Hello, fellow Gaffers. I've got a difficult burden on my shoulders, and I need your help.
I'm in a longterm (6 years) relationship with this great woman. She's my fiance now, and we're planning a wedding. We have very much in common, we've got pretty decent jobs, and we're planning to buy a house this year (with a 20yrs bank loan...). There is love, there is sex in many forms, there is laughter, we don't quarrel too much. You can say that this is a perfect relationship.
She's my first and only girlfiend in my entire life (25 years old right now).
I was a big pussy before I met her, but thanks to her I'm now a grown motherfucker.
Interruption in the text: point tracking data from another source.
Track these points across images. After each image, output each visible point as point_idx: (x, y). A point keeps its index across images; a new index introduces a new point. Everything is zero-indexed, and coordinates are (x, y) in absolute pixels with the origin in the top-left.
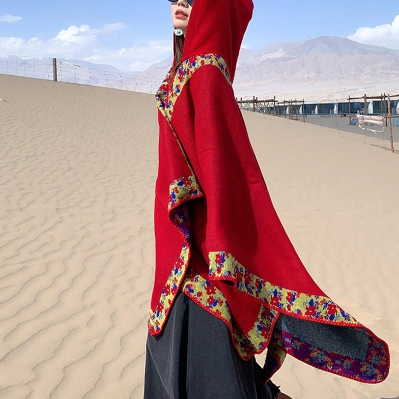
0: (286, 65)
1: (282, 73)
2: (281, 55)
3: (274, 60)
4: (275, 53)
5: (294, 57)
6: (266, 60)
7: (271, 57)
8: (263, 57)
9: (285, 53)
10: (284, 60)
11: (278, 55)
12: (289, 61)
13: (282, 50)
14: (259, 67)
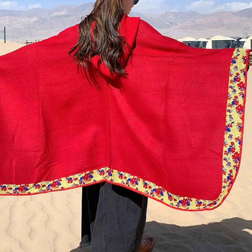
0: (68, 19)
1: (65, 25)
2: (65, 13)
3: (61, 16)
4: (61, 12)
5: (72, 15)
6: (55, 16)
7: (58, 14)
8: (53, 14)
9: (67, 12)
10: (66, 17)
11: (63, 13)
12: (70, 17)
13: (65, 10)
14: (51, 20)
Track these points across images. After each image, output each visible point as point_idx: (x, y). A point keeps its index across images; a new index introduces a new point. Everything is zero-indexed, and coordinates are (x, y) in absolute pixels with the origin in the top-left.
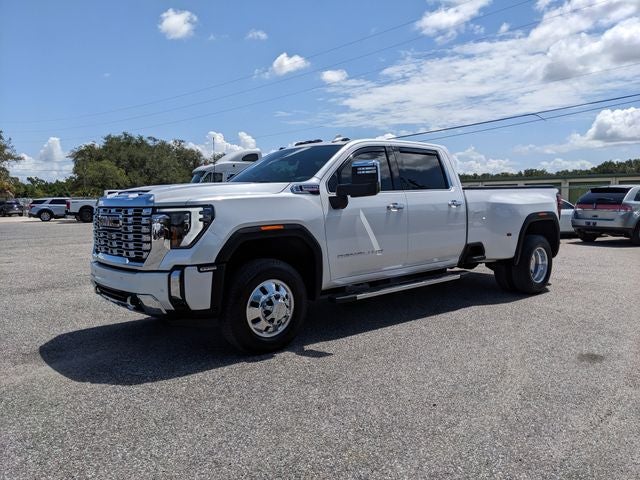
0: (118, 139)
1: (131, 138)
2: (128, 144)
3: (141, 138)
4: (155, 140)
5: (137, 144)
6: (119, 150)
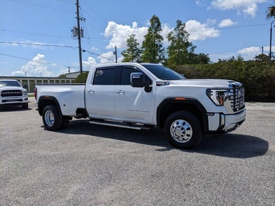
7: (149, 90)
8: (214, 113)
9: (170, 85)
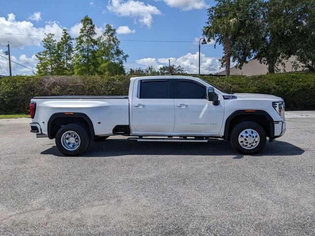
7: (216, 103)
8: (278, 122)
9: (238, 99)
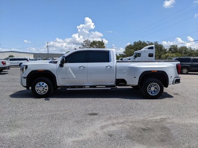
0: (138, 42)
1: (141, 42)
2: (140, 44)
3: (144, 42)
4: (149, 42)
5: (143, 44)
6: (137, 46)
She was my motivation to work out in the gym, she tought what clothes to wear, and you can say that thanks to her I graduaded college. She made my life much better than it was and much better it could have ever been.
But...
Now that I feel confident with myself, I see that women look different at me. And I'm intigued...
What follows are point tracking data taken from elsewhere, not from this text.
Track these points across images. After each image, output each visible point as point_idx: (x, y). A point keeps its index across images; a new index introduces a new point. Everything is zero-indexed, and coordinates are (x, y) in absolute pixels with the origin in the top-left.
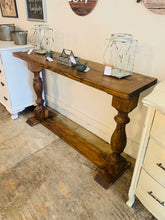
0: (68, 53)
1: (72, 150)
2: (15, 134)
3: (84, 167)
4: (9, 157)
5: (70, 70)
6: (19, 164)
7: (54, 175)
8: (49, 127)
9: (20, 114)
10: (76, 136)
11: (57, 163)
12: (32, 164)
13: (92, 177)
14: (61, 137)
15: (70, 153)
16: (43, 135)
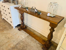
0: (34, 8)
1: (33, 39)
2: (15, 33)
3: (38, 44)
4: (14, 41)
5: (35, 14)
6: (17, 44)
7: (29, 48)
8: (25, 31)
9: (16, 27)
10: (34, 34)
11: (29, 43)
12: (22, 44)
13: (41, 48)
14: (30, 34)
15: (33, 40)
16: (24, 34)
Ok, I'll be honest - I think I need some other pussy.
I don't plan to abandon this fantastic chick that made me the way I am... but I want to taste different flavours of life.
Should I discuss this with my fiance? Or just cockblock myself, and aprreciate more what I have?
Maybe some swing party a few years after the wedding? Partner swap with our friends?
Maybe my recent sex obssesion is the fault of the intenet and the avalibity of porn?